**Data for this exercise**

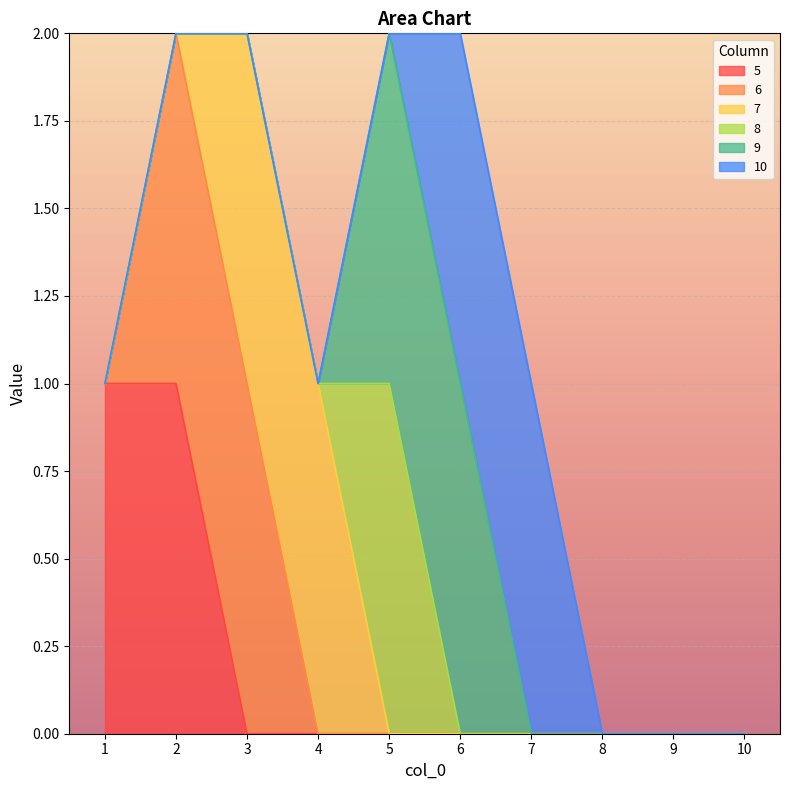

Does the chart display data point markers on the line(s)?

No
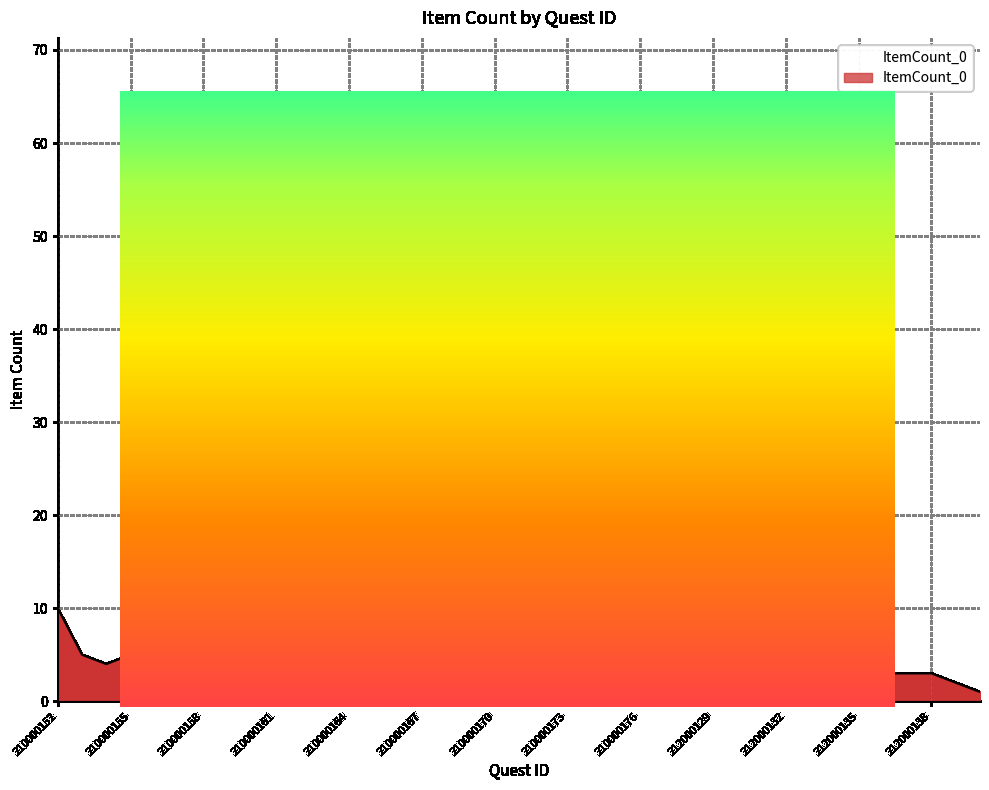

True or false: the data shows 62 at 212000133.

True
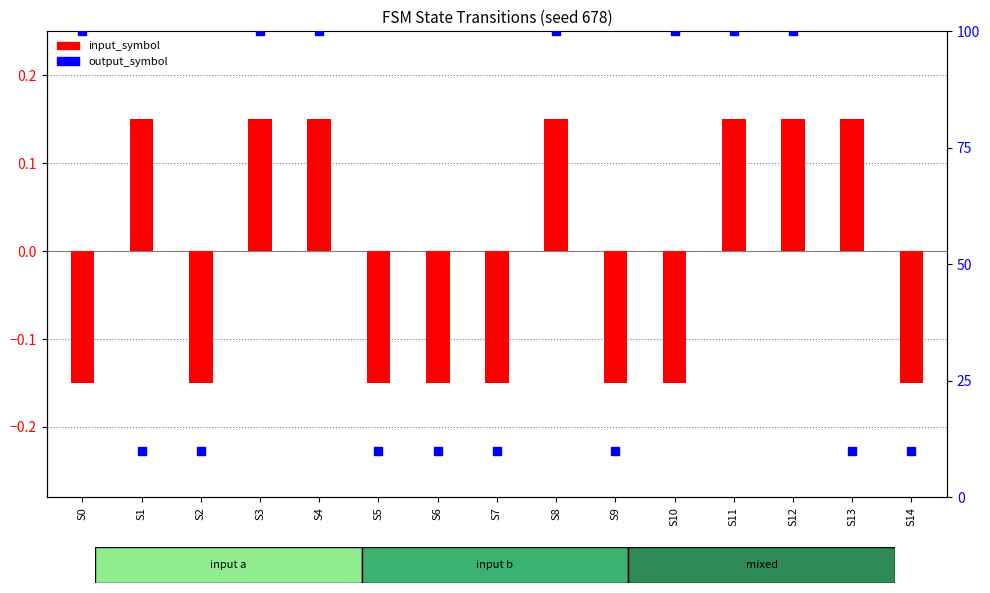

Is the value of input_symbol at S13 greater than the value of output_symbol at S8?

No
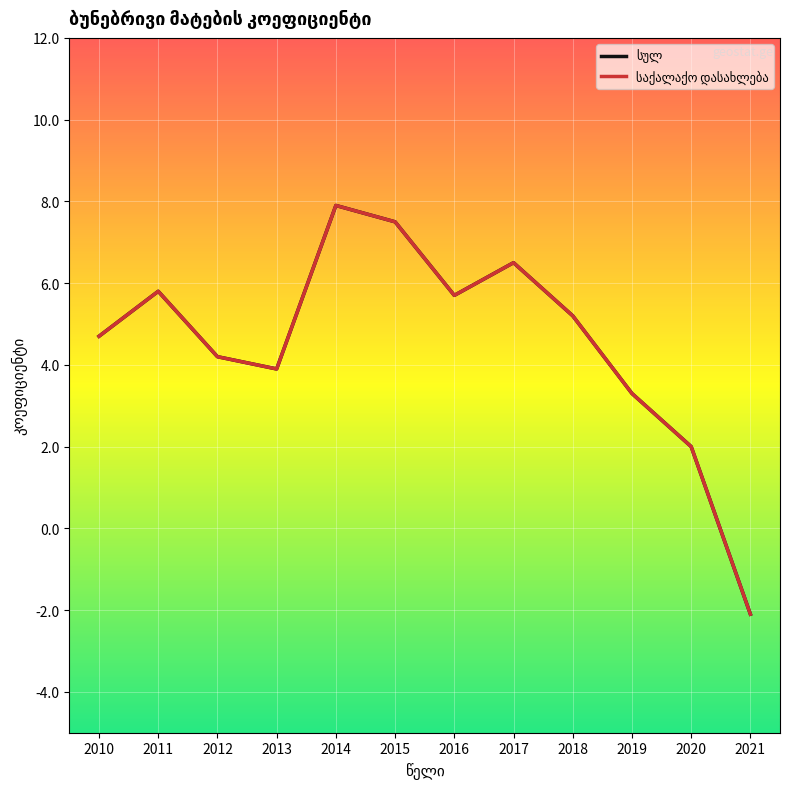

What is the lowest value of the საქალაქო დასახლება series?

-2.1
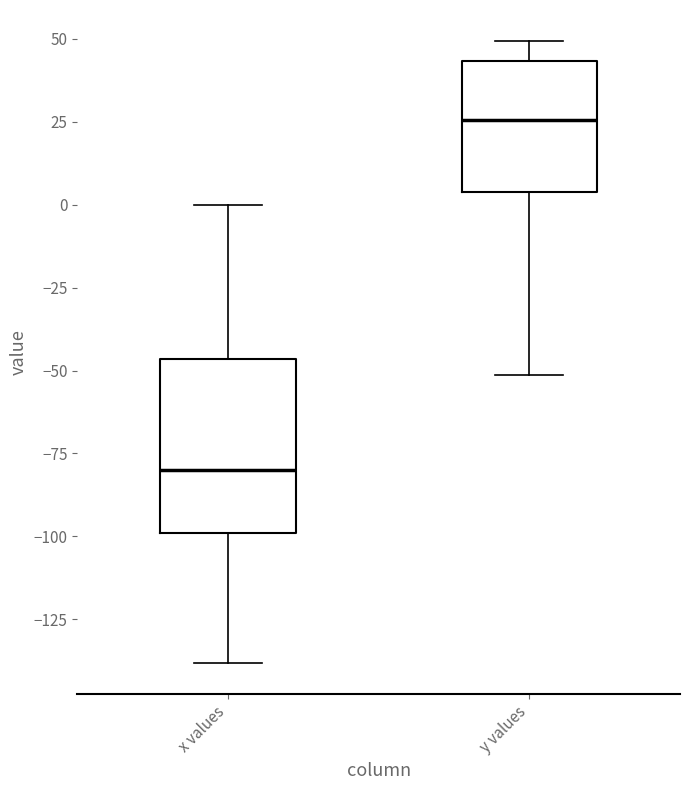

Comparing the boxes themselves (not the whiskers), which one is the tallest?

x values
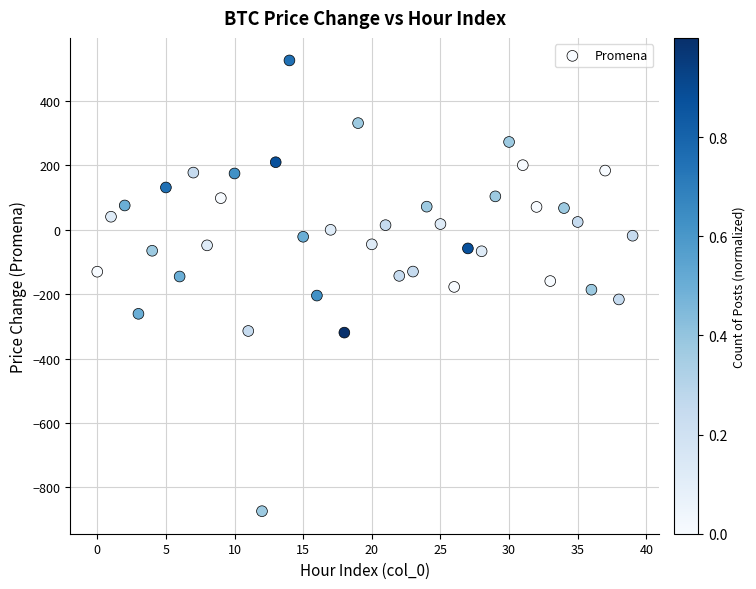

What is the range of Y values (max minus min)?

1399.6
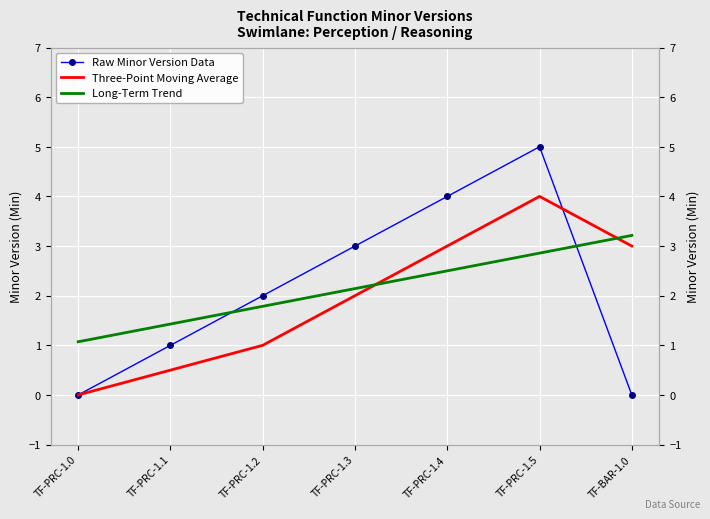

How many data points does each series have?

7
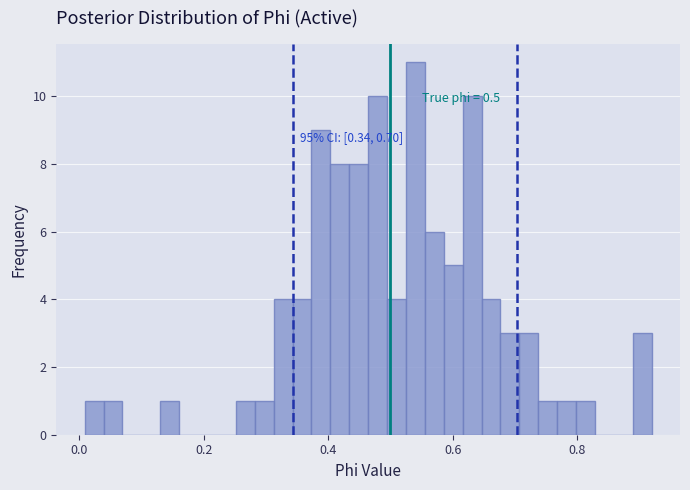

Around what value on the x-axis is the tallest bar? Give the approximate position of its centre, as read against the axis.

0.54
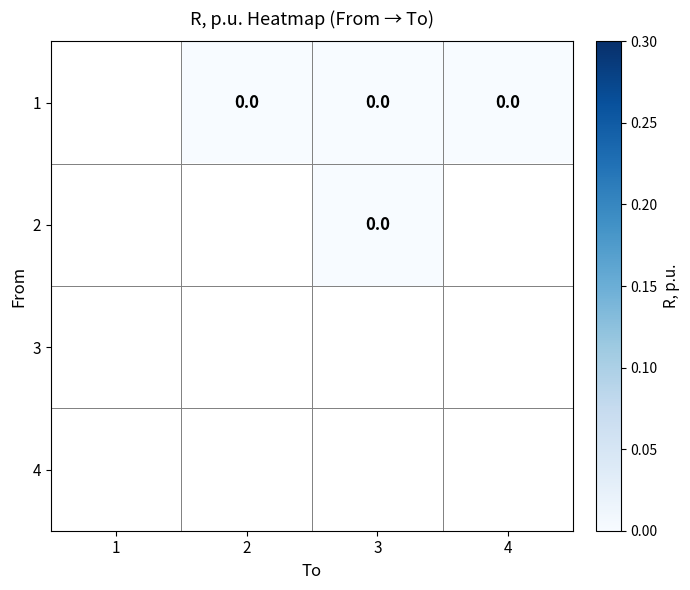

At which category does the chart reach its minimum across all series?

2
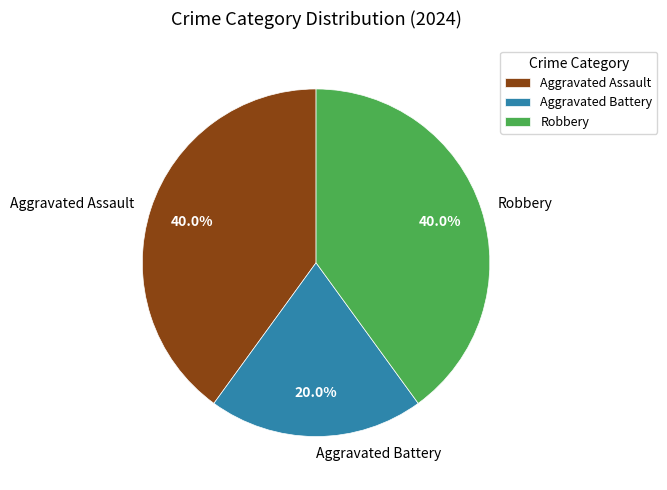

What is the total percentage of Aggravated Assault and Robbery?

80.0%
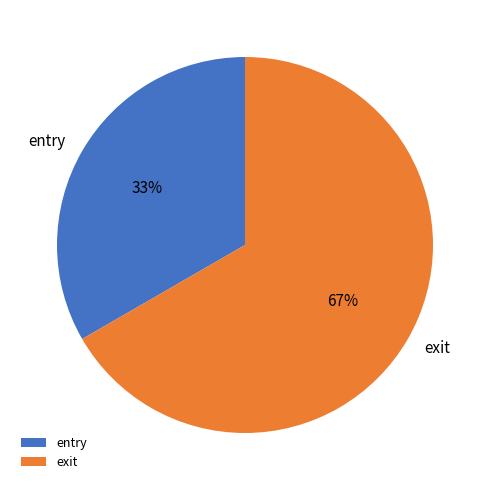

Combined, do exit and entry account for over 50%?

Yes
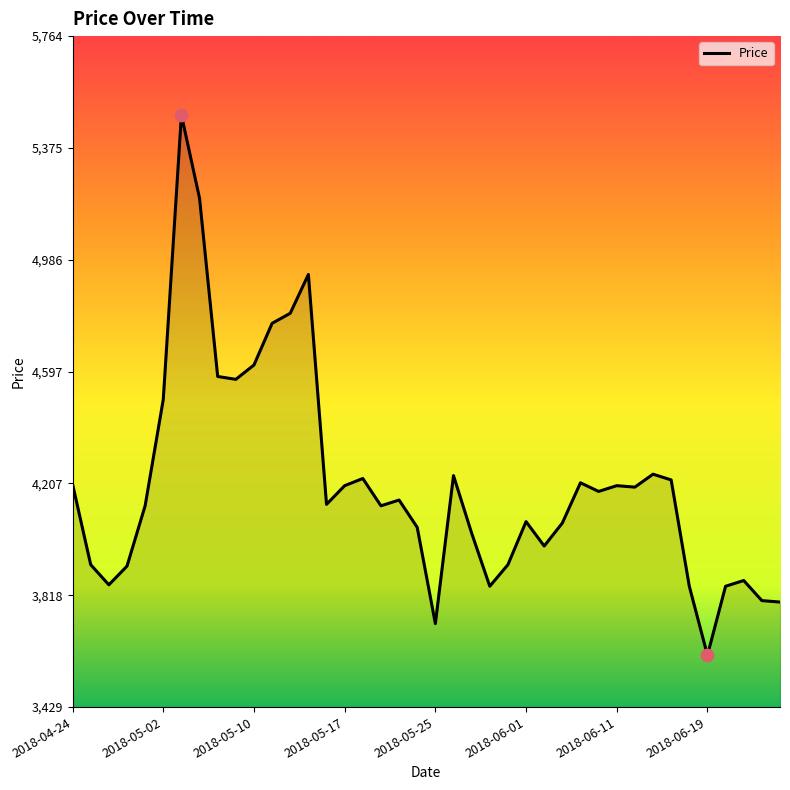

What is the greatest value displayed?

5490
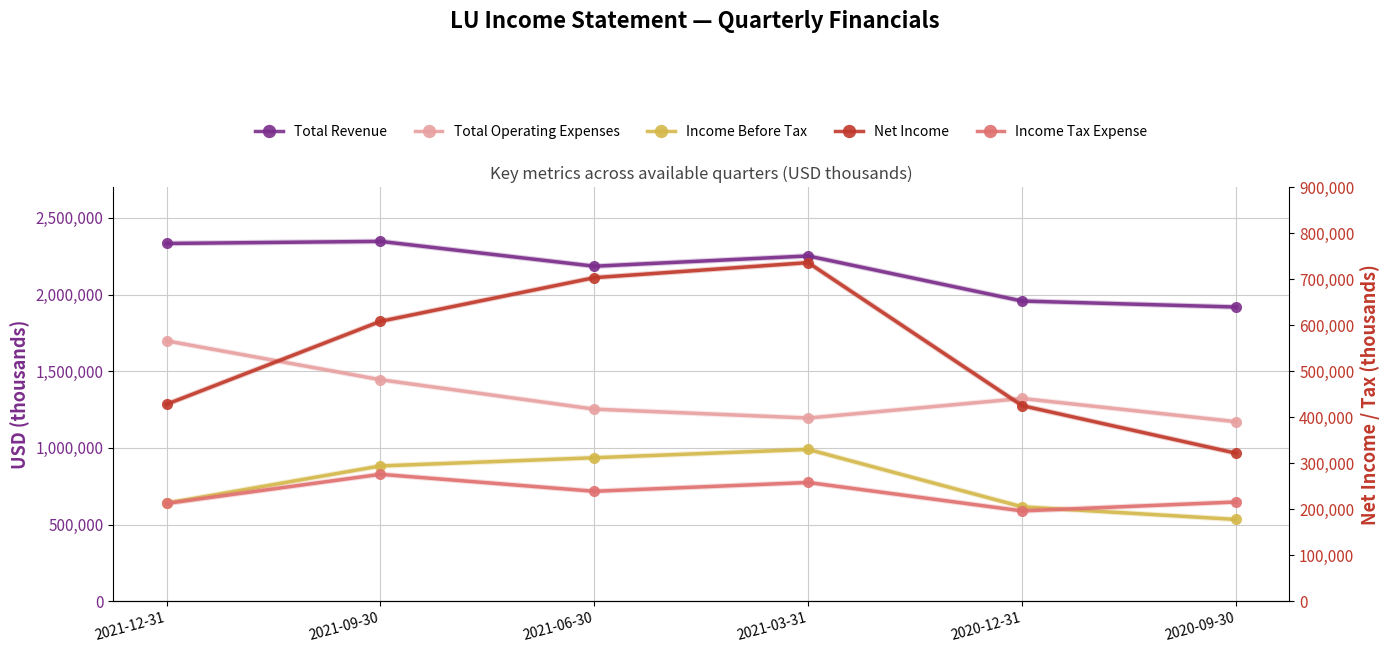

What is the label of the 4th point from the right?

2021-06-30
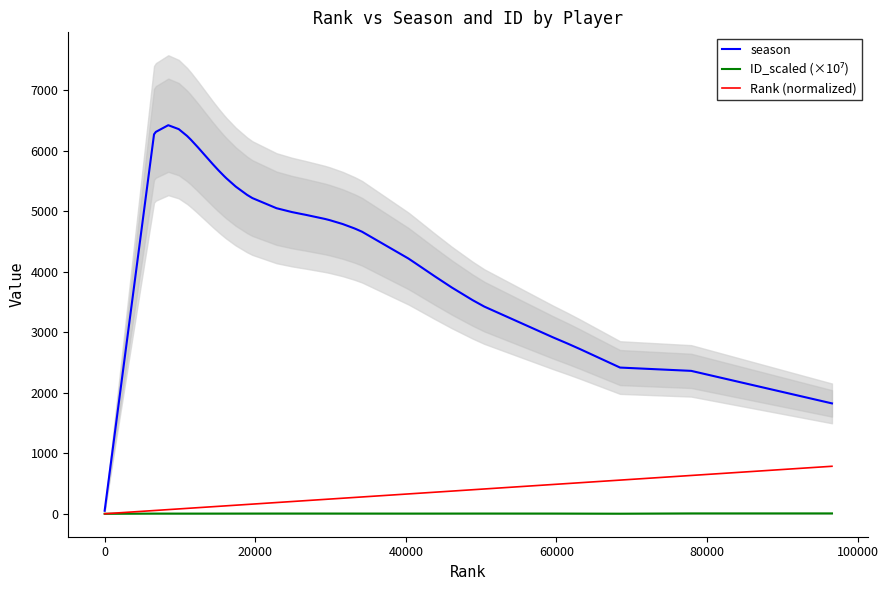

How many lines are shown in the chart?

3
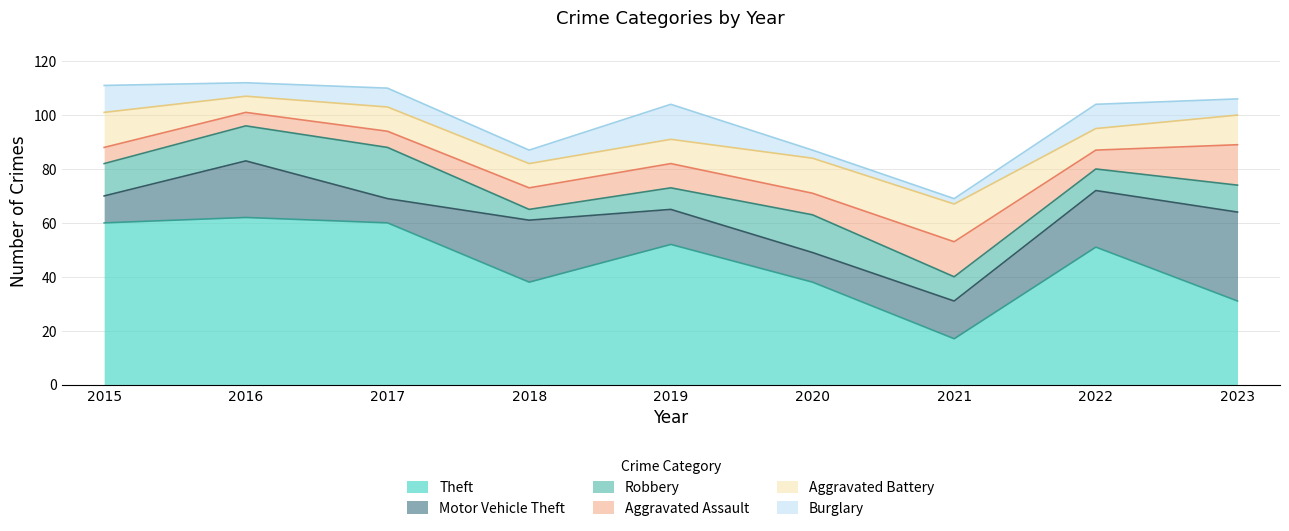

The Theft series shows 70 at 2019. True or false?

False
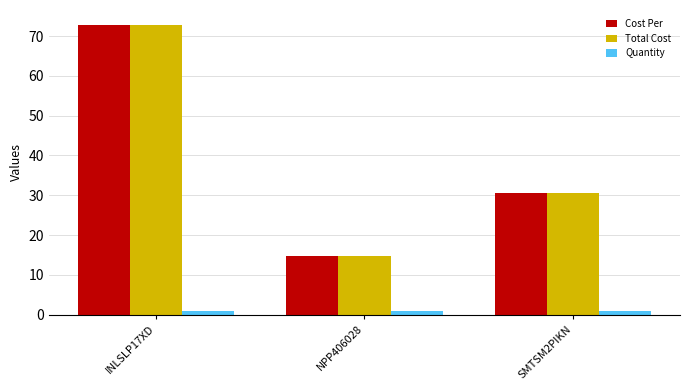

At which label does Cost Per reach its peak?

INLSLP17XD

**Directions for this task**
Render the text lines of all the entries above as a Markdown table with the columns "No." and "Text", numbering each row and omitting blank lines and the pictures.

**Response to this task**
| No. | Text |
|---|---|
| 1 | Does the chart display data point markers on the line(s)? |
| 2 | No |
| 3 | True or false: the data shows 62 at 212000133. |
| 4 | True |
| 5 | Is the value of input_symbol at S13 greater than the value of output_symbol at S8? |
| 6 | No |
| 7 | What is the lowest value of the საქალაქო დასახლება series? |
| 8 | -2.1 |
| 9 | Comparing the boxes themselves (not the whiskers), which one is the tallest? |
| 10 | x values |
| 11 | What is the range of Y values (max minus min)? |
| 12 | 1399.6 |
| 13 | How many data points does each series have? |
| 14 | 7 |
| 15 | Around what value on the x-axis is the tallest bar? Give the approximate position of its centre, as read against the axis. |
| 16 | 0.54 |
| 17 | At which category does the chart reach its minimum across all series? |
| 18 | 2 |
| 19 | What is the total percentage of Aggravated Assault and Robbery? |
| 20 | 80.0% |
| 21 | Combined, do exit and entry account for over 50%? |
| 22 | Yes |
| 23 | What is the greatest value displayed? |
| 24 | 5490 |
| 25 | What is the label of the 4th point from the right? |
| 26 | 2021-06-30 |
| 27 | How many lines are shown in the chart? |
| 28 | 3 |
| 29 | The Theft series shows 70 at 2019. True or false? |
| 30 | False |
| 31 | At which label does Cost Per reach its peak? |
| 32 | INLSLP17XD |